The automaton determinizing method according to claim 2, wherein the subset generation step selects an input symbol to be extracted according to a type of an input symbol related to a transition included in the non-deterministic automaton.

3. The subset generation step selects an input symbol to be extracted according to the number of transitions related to each input symbol among the input symbols related to the transition included in the non-deterministic automaton.
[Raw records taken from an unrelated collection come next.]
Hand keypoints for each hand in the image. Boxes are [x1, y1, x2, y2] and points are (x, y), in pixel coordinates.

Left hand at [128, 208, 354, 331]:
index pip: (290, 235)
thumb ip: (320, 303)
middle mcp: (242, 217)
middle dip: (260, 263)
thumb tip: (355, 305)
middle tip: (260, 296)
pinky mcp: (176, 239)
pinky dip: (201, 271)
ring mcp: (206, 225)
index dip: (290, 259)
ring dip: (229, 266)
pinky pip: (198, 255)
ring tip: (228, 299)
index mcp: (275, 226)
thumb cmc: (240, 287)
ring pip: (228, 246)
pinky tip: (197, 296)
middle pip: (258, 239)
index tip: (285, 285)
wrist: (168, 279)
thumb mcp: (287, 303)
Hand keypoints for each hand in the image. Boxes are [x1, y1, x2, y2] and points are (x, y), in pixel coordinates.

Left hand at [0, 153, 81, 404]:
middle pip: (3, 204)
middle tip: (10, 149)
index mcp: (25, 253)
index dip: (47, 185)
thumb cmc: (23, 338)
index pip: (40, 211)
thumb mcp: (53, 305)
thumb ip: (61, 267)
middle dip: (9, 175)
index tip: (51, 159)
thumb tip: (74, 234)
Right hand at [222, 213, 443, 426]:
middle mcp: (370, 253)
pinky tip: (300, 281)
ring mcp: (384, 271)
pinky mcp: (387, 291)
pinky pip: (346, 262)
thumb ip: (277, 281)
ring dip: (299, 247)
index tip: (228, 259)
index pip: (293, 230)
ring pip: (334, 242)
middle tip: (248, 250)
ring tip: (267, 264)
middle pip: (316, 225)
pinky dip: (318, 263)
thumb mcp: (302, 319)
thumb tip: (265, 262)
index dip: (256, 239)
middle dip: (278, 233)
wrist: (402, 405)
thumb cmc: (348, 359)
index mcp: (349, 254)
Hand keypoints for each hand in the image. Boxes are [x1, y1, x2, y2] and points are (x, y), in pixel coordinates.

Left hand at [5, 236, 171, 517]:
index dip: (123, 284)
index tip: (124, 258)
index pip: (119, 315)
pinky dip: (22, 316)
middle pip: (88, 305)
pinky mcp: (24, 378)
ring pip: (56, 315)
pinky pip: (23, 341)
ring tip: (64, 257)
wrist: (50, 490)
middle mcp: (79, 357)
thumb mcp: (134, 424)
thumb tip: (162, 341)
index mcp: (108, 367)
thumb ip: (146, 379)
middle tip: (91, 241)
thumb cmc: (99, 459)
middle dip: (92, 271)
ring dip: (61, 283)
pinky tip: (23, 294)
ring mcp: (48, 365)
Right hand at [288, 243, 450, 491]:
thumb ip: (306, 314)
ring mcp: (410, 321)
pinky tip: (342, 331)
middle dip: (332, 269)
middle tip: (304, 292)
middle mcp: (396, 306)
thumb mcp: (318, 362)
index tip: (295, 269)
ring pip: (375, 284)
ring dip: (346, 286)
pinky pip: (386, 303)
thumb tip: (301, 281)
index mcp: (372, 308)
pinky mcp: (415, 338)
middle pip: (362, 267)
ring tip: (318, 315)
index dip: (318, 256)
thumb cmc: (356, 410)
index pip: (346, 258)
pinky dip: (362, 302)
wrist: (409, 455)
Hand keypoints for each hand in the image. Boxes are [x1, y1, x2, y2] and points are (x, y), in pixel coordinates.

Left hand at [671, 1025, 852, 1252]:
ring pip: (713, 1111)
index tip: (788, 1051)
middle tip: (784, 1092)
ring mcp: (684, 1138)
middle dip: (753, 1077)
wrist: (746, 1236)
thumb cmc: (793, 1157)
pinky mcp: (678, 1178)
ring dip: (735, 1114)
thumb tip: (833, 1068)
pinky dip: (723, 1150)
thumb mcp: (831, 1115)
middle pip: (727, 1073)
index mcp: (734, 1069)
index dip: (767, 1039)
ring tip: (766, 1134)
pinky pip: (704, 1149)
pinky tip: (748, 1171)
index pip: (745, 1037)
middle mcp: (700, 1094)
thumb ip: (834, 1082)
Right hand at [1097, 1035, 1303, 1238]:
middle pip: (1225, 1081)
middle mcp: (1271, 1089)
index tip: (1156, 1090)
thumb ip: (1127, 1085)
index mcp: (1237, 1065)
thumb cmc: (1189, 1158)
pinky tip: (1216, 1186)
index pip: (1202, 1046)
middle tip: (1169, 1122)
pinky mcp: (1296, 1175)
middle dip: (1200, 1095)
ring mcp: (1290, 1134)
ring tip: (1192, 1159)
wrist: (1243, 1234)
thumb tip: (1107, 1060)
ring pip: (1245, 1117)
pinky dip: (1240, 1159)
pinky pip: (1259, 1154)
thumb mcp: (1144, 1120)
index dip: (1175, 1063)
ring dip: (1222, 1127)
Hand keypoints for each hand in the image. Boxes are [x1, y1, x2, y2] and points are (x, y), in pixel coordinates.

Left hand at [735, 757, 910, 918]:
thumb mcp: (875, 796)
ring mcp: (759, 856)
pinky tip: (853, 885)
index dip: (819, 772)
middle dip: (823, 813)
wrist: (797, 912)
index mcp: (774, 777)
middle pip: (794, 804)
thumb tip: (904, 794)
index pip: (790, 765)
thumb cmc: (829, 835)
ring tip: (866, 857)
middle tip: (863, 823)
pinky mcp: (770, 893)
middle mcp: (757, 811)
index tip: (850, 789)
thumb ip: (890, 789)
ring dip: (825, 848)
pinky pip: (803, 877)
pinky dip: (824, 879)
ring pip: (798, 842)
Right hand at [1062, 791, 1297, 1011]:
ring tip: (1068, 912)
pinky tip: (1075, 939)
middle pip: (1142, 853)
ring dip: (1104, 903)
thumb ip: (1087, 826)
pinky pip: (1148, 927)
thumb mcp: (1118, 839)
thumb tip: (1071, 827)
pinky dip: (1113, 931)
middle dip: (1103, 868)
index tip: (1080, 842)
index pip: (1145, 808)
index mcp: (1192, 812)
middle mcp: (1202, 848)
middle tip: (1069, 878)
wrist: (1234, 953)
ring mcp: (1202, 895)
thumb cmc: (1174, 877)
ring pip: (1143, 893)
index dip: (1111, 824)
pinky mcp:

Or, the automaton determinizing method according to 5.

The subset generation step includes, for each input symbol related to the transition included in the non-deterministic automaton, a sum of the number of transitions related to the input symbol and the number of states included in the non-deterministic automaton. A value obtained by dividing the number of transition source states of the transition relating to the symbol by the sum of the number of states included in the non-deterministic automaton is calculated, and an input symbol to be extracted is selected according to the calculated value. The determinizing method for an automaton according to claim 6.

A weighted finite state transducer determinating method executed by an automaton determinator for determinizing a nondeterministic finite state transducer with respect to a weighted finite state transducer used in a speech recognition device,
The automaton determinator comprises a storage means,
A partial determinizing step for determinizing a part of transitions selected as determinizing targets among the transitions included in the non-deterministic finite state transducer by a partial determinizing unit;
By the name changing means, the names of the determinized states made up of any state included in the non-deterministic finite state transducer stored in the storage means by the determinization or a combination of a set including the states are different from each other. A name change process to be replaced with one name;
A repeating step of repeatedly performing the partial determinizing step until determinizing is performed for all transitions included in the non-deterministic finite state transducer by a repeating means;
Including
In the partial determinizing step, the transition or combination of transitions selected as the determinizing target is made different for each repetition in the repeating step.

An automaton determinator for determining a nondeterministic automaton with respect to a finite state automaton or an automaton obtained by extending the finite state automaton,
Of the transitions included in the non-deterministic automaton, a partial determinizing unit that performs determinization on a part of transitions selected as determinization targets;
Storage means for storing a determinized state formed by a combination of any state included in the non-deterministic automaton generated by the determinization;
Name changing means for changing the name of the finalized state to a different single name;
Repeating means for repeatedly executing the partial determinizing step until determinization is performed for all transitions included in the non-deterministic automaton;
With
The automaton determinizing apparatus characterized in that the partial determinizing unit changes a transition or a set of transitions to be selected as the determinizing target for each repetition in the repetition step.

Regarding a finite state automaton or an automaton that is an extension of the finite state automaton, a non-deterministic automaton is determined, and a computer having storage means that functions as a work area at the time of the determination
Of the transitions included in the non-deterministic automaton, a partial determinizing function that performs determinization on some transitions selected as determinizing targets;
A name changing step of replacing the name of the determinized state consisting of any combination of states included in the non-deterministic automaton stored in the storage means by the determinizing method with a different single name;
A repeat function that repeats the partial determinization step until determinization is performed for all transitions included in the non-deterministic automaton;
Realized,
The automaton determinizing program characterized in that the partial determinizing function changes a transition or a set of transitions selected as the determinizing object for each repetition by the repetitive function.